REQUIRED WORK » Please count the lines in the material below that contain the string "lowest", treating uppercase and lowercase as different, and give only the number.

[Dataset items]
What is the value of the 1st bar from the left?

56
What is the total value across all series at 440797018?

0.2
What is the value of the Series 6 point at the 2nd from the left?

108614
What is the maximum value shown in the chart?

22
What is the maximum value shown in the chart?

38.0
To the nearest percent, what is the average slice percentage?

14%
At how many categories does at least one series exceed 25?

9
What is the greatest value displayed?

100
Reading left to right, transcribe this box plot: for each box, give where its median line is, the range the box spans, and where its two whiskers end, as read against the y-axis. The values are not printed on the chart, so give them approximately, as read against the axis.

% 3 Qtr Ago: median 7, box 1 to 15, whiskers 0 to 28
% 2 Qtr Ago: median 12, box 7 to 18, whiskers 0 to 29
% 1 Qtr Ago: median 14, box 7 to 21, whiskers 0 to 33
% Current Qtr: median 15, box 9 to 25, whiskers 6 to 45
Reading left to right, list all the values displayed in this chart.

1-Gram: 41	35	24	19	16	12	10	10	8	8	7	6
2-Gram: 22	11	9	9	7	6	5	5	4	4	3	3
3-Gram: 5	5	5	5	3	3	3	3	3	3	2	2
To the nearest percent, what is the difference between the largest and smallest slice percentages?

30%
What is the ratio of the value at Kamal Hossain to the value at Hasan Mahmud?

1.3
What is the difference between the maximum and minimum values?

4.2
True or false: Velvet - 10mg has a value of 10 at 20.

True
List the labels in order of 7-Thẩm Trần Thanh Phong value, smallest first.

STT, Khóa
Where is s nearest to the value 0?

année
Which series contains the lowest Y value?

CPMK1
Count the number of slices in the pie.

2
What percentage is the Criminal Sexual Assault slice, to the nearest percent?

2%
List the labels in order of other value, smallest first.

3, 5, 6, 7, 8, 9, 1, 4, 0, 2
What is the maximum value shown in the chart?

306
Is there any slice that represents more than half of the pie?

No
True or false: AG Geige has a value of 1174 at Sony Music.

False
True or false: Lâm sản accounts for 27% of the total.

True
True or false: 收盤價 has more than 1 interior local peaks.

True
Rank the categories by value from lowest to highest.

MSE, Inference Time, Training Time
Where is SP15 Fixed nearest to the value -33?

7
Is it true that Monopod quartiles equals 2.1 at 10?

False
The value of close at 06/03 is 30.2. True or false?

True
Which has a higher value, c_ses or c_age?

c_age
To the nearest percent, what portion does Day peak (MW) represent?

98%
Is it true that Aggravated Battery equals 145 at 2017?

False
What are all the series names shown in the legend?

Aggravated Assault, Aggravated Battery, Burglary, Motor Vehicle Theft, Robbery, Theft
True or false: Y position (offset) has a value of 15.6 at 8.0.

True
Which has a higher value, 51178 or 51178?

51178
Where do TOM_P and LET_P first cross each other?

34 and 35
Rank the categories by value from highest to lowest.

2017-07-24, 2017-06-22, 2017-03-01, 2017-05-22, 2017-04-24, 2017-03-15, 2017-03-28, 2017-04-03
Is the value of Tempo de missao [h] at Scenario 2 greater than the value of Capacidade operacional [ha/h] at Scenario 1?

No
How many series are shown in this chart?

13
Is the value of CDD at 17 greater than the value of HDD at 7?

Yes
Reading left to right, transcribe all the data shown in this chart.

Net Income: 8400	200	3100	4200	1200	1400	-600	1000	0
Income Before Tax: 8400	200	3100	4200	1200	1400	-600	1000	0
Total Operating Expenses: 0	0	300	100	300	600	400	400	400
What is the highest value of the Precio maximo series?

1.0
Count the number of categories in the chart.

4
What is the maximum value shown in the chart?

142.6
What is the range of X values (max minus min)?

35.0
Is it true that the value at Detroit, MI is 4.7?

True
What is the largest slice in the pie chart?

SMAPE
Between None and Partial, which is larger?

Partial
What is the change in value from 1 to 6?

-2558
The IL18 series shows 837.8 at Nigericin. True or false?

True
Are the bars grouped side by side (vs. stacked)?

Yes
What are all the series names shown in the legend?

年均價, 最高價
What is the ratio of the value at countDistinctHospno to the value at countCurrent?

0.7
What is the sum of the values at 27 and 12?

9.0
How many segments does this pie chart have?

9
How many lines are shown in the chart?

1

REPLY TO THE TASK » 3